**PROBLEM STATEMENT**: Find out how many lines in the records have the string "down" in them, and state only that number.

· · ·

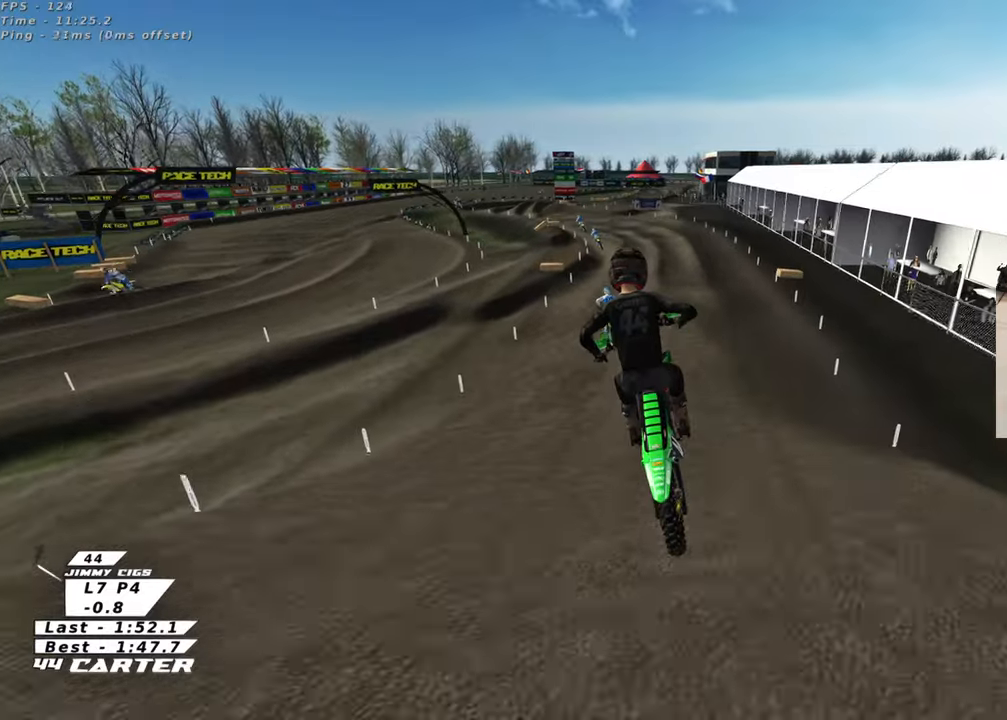
{"dt_ms": 500, "buttons": ["R2"], "left_stick": "down-left", "right_stick": "center", "events": [[100, "X", "down"], [200, "X", "up"], [200, "left_stick", "down-right"], [367, "left_stick", "down-left"]]}
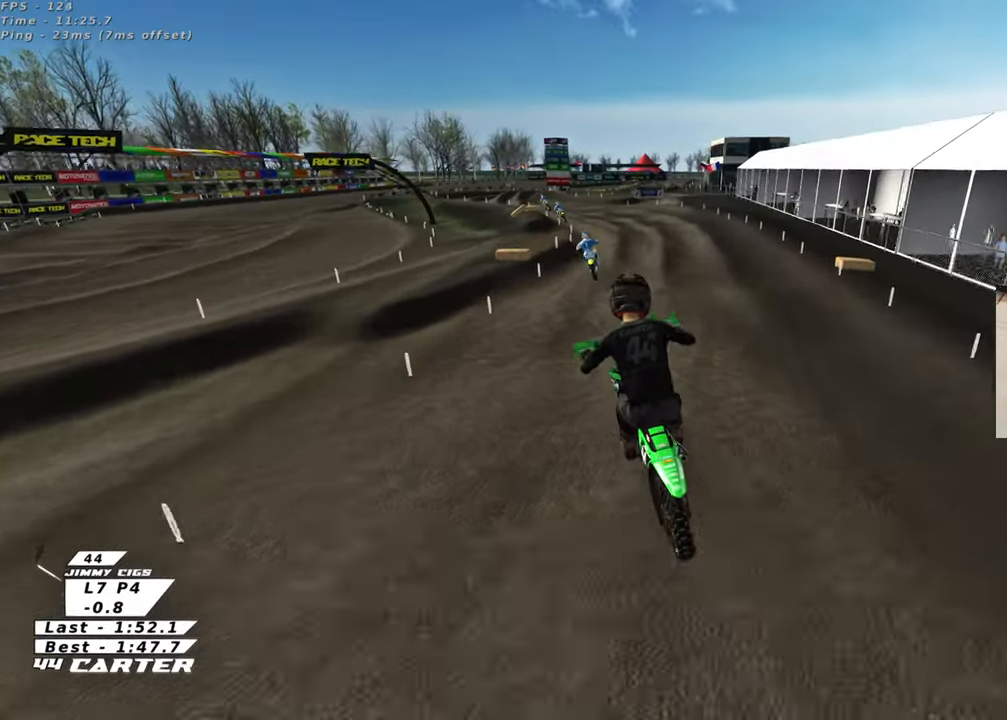
{"dt_ms": 500, "buttons": ["R2"], "left_stick": "down", "right_stick": "center", "events": [[133, "left_stick", "down-right"], [367, "left_stick", "up-left"], [483, "left_stick", "down"]]}
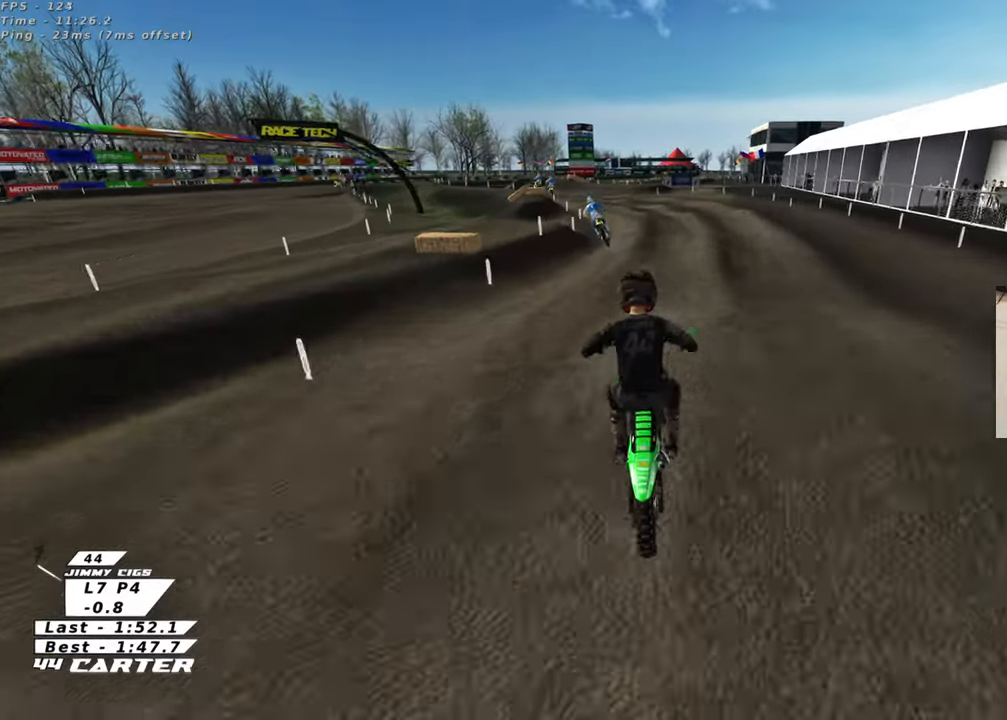
{"dt_ms": 500, "buttons": ["R2"], "left_stick": "right", "right_stick": "center", "events": [[83, "A", "down"], [133, "left_stick", "up-left"], [183, "A", "up"], [367, "R2", "up"], [500, "R2", "down"], [500, "left_stick", "right"]]}
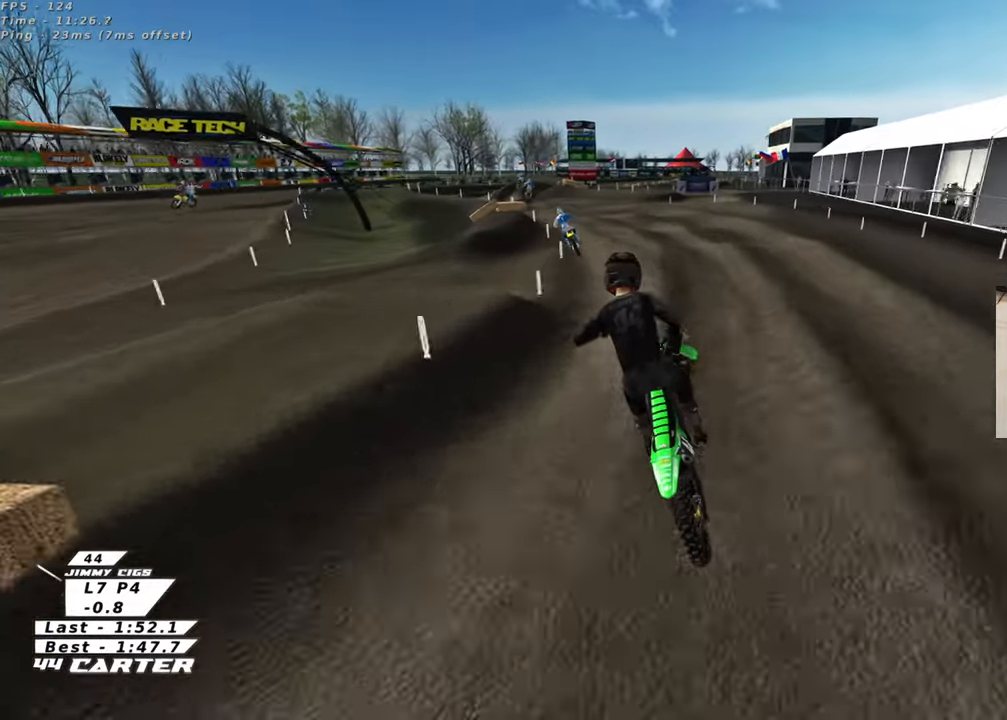
{"dt_ms": 500, "buttons": ["R2"], "left_stick": "center", "right_stick": "down", "events": [[167, "left_stick", "down"], [267, "left_stick", "left"], [300, "right_stick", "down"], [433, "left_stick", "center"]]}
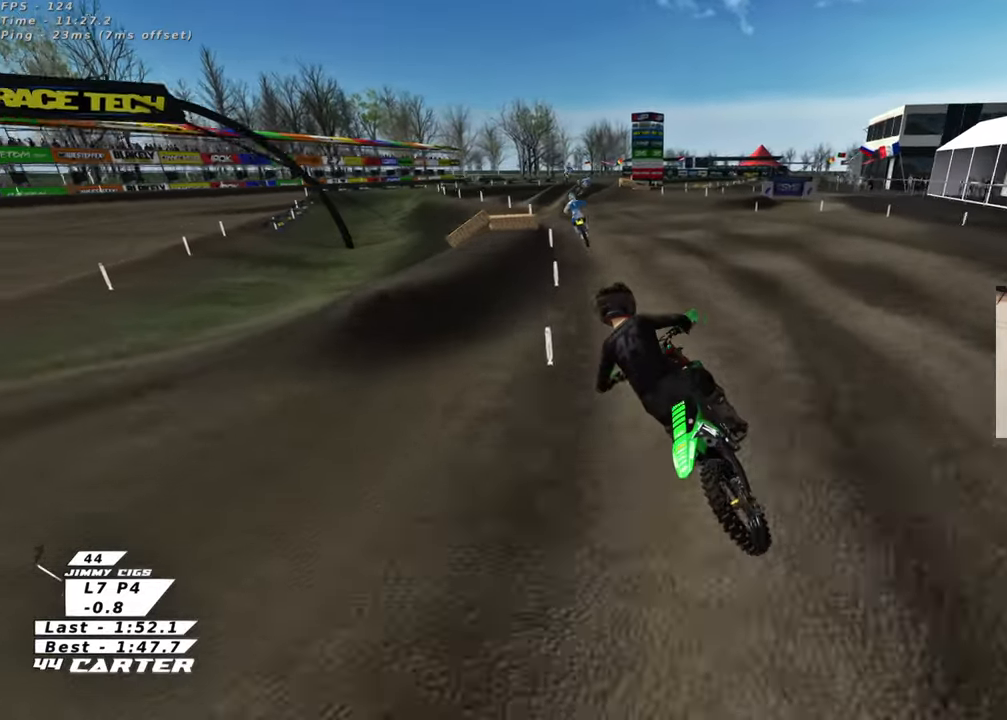
{"dt_ms": 500, "buttons": ["R2"], "left_stick": "center", "right_stick": "down", "events": [[133, "left_stick", "right"], [483, "left_stick", "center"]]}
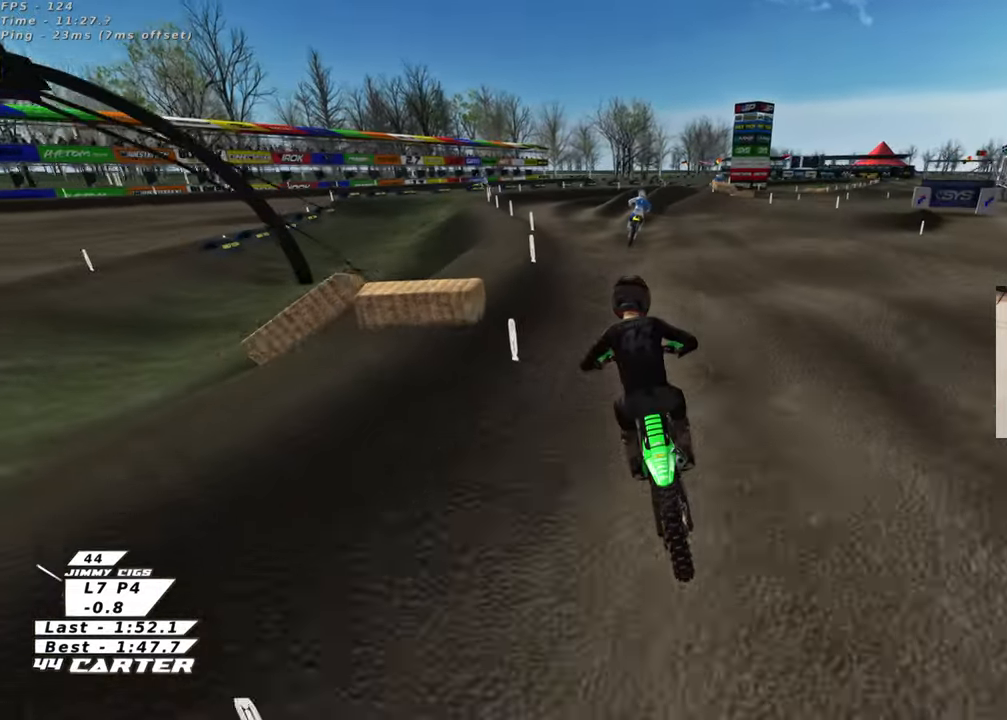
{"dt_ms": 500, "buttons": [], "left_stick": "up-right", "right_stick": "center", "events": [[33, "A", "down"], [150, "left_stick", "up"], [183, "A", "up"], [183, "right_stick", "center"], [383, "left_stick", "up-right"], [483, "R2", "up"]]}
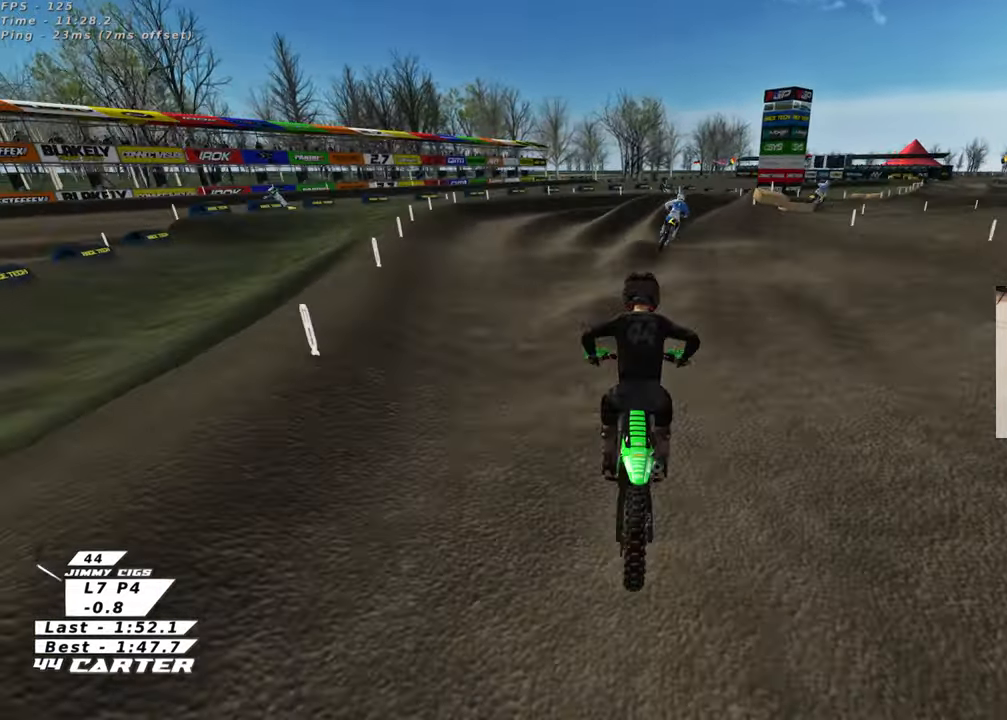
{"dt_ms": 1000, "buttons": ["R2"], "left_stick": "up", "right_stick": "center"}
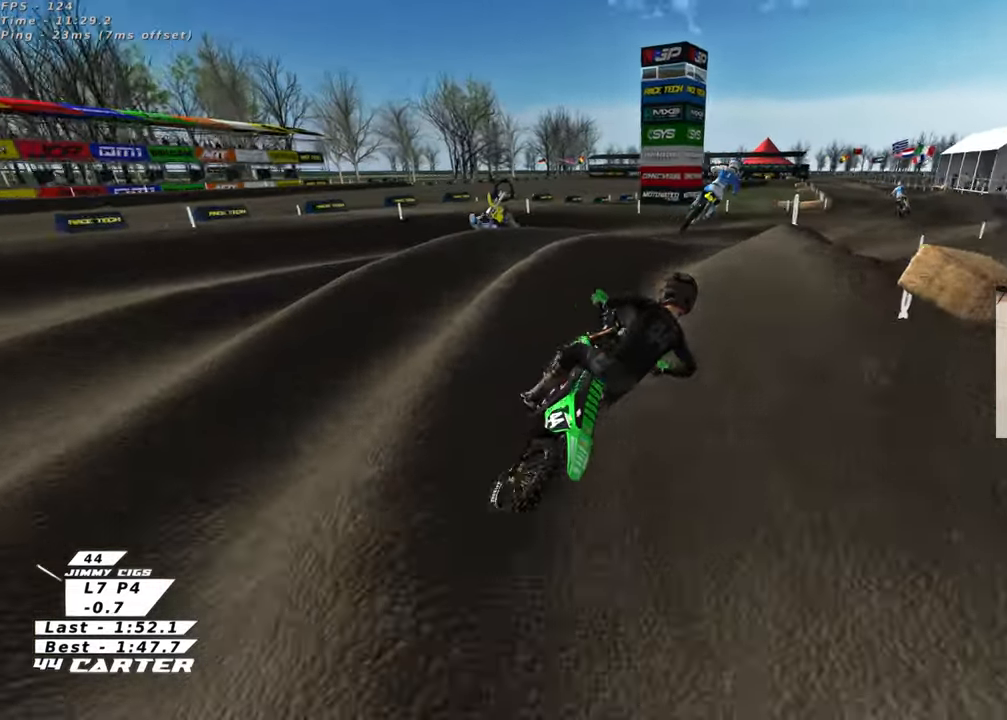
{"dt_ms": 500, "buttons": ["R2"], "left_stick": "up-left", "right_stick": "center", "events": [[200, "left_stick", "down"], [400, "left_stick", "up"], [450, "left_stick", "up-left"]]}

· · ·

**RESPONSE**: 7